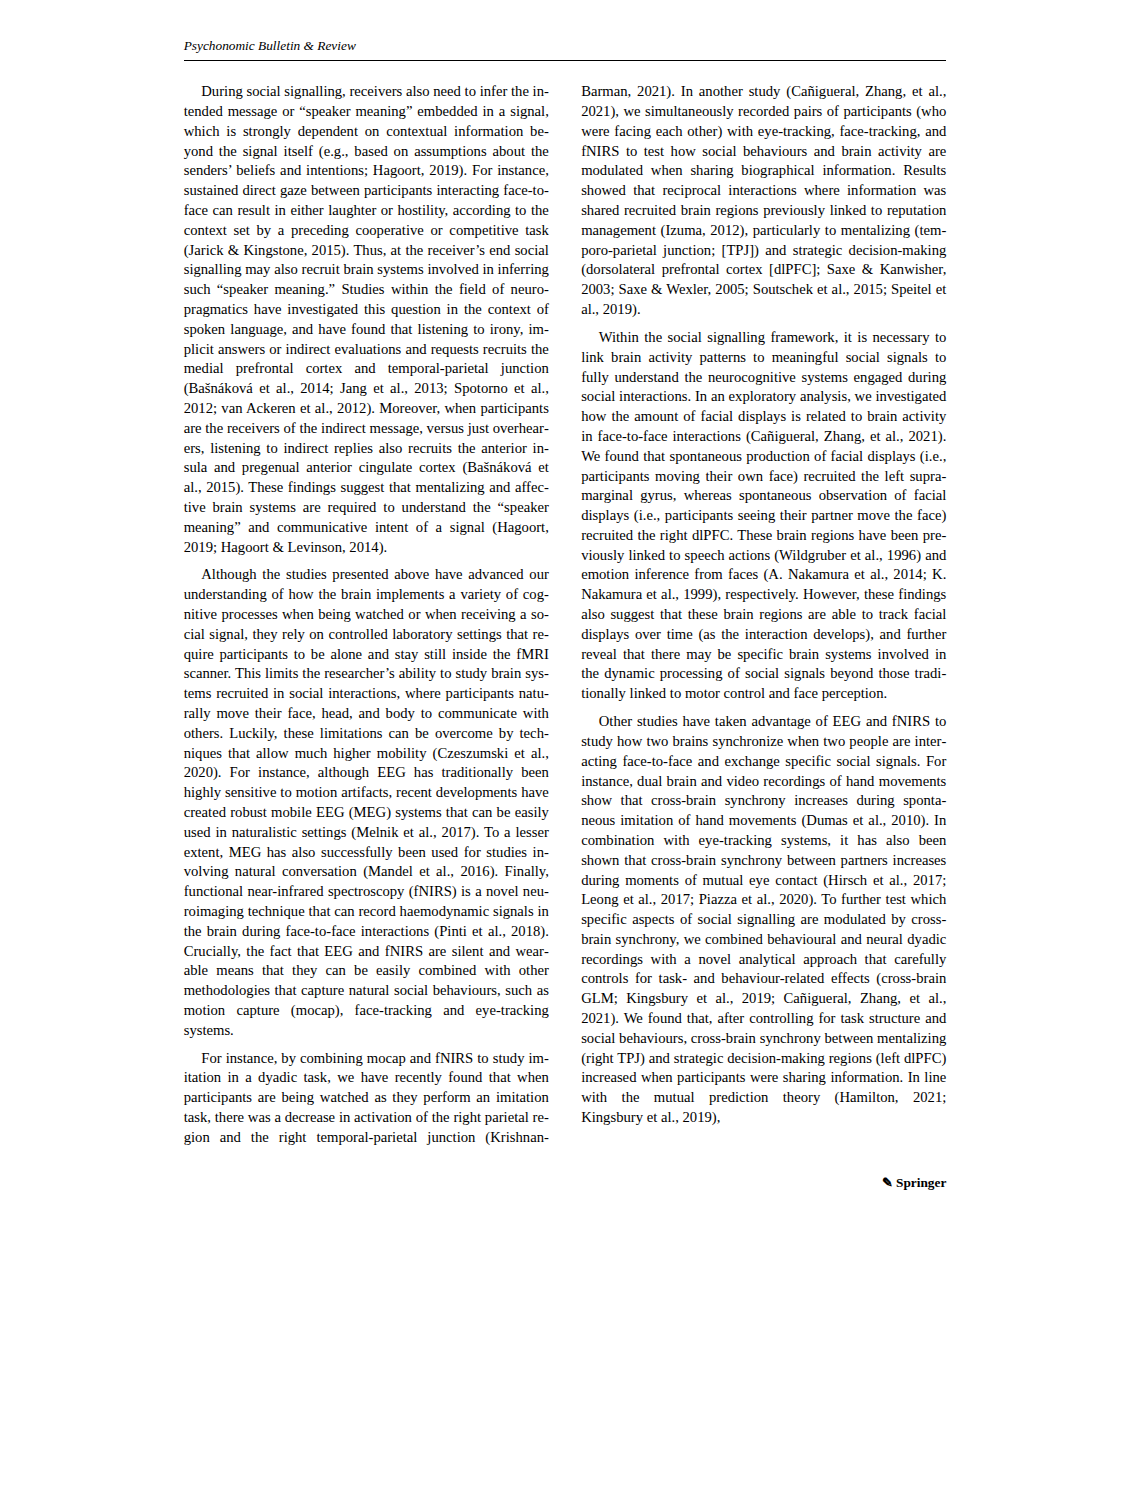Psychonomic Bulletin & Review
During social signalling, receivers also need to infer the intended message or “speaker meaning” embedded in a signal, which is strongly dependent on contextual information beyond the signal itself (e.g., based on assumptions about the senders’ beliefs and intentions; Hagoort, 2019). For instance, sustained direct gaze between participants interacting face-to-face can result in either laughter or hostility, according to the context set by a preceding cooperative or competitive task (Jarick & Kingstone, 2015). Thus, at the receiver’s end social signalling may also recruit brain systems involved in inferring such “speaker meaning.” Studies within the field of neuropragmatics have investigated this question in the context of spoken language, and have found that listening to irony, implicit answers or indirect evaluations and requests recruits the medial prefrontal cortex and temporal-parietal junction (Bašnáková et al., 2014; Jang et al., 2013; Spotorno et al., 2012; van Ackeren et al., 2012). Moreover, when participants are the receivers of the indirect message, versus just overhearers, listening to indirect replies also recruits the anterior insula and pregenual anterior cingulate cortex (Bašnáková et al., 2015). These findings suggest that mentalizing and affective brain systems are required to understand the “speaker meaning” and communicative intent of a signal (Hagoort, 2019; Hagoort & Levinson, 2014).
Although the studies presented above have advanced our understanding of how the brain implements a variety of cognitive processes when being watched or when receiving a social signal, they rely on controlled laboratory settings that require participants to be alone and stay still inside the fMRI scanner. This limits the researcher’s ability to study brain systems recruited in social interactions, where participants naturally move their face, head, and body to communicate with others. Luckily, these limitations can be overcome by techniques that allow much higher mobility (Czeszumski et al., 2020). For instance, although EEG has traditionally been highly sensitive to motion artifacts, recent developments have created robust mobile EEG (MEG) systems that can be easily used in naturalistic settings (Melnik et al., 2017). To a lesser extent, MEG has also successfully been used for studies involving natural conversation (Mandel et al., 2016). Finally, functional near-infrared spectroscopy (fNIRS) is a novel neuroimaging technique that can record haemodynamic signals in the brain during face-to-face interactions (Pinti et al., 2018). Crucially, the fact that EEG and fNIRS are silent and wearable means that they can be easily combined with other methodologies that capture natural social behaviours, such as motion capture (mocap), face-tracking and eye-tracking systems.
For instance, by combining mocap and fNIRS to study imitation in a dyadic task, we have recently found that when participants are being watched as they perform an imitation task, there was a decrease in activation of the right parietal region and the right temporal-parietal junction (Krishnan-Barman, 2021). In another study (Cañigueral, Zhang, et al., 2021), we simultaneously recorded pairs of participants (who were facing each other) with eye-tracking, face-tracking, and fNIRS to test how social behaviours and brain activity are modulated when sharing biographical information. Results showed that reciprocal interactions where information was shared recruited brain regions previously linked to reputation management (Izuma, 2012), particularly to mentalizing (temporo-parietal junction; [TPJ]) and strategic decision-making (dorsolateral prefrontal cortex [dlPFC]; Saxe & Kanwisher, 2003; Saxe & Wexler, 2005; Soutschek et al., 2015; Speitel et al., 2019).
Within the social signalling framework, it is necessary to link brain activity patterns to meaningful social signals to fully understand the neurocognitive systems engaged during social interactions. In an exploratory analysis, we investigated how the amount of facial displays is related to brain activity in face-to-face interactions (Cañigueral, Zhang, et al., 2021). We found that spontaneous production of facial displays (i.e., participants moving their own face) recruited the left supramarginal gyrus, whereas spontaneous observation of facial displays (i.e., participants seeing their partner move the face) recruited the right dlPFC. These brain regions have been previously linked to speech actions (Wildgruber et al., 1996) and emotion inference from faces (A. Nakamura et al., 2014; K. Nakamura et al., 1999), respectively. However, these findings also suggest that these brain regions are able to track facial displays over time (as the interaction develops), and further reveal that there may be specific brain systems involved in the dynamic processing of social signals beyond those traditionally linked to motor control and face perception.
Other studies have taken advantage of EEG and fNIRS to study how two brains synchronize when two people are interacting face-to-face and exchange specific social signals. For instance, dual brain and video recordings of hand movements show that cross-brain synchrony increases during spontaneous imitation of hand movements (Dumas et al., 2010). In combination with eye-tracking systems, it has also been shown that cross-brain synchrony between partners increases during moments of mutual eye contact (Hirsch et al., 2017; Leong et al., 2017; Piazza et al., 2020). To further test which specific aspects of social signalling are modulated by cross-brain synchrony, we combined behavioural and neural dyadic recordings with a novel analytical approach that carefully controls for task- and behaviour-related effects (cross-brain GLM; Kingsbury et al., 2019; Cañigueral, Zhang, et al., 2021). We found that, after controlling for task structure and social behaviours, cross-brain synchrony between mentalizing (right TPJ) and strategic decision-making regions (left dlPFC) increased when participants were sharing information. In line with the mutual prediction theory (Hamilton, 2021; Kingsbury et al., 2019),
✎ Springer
* * *
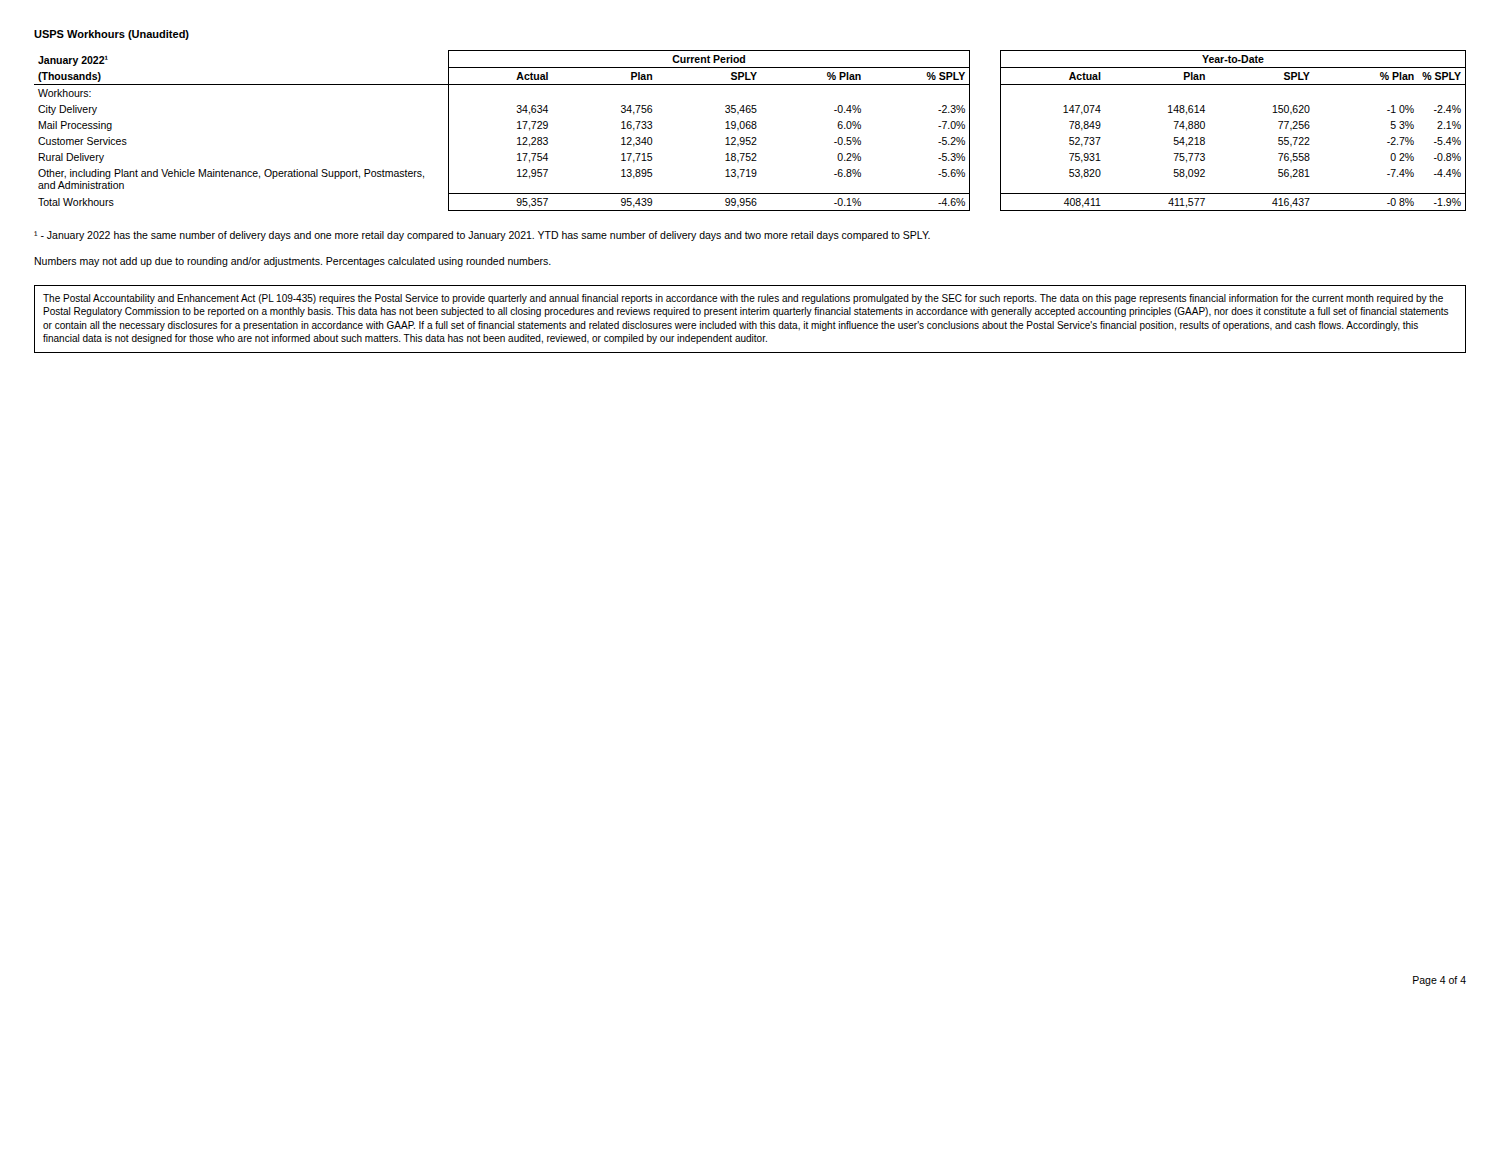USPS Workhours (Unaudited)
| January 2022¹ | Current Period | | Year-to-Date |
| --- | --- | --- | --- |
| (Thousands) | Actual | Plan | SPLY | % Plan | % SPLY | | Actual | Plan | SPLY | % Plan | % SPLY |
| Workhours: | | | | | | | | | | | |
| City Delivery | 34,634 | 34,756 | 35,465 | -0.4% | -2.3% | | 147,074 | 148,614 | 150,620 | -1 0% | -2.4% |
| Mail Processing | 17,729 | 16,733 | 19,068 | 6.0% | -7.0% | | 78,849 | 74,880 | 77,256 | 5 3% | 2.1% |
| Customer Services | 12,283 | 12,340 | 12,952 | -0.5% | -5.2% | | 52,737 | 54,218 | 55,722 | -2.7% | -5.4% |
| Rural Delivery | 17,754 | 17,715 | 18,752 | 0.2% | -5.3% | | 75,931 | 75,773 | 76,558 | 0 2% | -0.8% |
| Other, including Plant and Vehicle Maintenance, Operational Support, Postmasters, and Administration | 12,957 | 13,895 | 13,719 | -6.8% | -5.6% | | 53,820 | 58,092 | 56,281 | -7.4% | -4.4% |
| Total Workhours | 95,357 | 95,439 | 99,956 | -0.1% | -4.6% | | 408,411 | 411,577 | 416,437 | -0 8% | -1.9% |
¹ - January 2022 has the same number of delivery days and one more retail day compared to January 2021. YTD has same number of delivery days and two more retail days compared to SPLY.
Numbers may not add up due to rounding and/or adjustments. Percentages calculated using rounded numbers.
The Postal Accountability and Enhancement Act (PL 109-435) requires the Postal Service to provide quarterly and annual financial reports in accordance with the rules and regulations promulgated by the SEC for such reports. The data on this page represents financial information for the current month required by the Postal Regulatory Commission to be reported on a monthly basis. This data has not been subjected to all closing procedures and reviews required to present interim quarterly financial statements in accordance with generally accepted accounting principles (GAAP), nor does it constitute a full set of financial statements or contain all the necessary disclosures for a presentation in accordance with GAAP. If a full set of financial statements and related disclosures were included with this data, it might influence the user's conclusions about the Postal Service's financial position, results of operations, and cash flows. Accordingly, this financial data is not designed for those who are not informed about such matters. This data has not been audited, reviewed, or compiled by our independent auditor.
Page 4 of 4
---
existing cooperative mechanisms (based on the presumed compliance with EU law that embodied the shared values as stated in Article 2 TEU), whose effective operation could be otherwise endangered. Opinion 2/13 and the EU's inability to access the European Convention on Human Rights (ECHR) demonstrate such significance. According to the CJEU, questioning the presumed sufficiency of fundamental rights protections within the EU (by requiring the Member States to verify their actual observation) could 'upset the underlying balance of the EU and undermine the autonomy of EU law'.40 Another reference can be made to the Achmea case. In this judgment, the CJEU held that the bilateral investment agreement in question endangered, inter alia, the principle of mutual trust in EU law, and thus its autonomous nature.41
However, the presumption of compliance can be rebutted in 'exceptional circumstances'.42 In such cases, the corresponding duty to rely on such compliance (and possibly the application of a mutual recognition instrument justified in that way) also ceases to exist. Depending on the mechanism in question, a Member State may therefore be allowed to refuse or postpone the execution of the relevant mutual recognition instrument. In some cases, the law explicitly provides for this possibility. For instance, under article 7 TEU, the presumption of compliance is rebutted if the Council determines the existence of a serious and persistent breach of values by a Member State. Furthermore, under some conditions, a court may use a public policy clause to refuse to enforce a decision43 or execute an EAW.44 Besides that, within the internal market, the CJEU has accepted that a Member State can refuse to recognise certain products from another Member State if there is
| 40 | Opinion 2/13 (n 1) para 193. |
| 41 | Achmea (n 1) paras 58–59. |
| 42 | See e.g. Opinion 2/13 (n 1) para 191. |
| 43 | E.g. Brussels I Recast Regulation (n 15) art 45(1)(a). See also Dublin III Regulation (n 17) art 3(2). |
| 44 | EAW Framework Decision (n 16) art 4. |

=== Task item ===
Reproduce the entries above exactly, but only the lines between the line holding "150,620 | -1 0% | -2.4% |" and the line holding "77,256 | 5 3% | 2.1% |", inclusive.

=== Exercise response ===
| City Delivery | 34,634 | 34,756 | 35,465 | -0.4% | -2.3% | | 147,074 | 148,614 | 150,620 | -1 0% | -2.4% |
| Mail Processing | 17,729 | 16,733 | 19,068 | 6.0% | -7.0% | | 78,849 | 74,880 | 77,256 | 5 3% | 2.1% |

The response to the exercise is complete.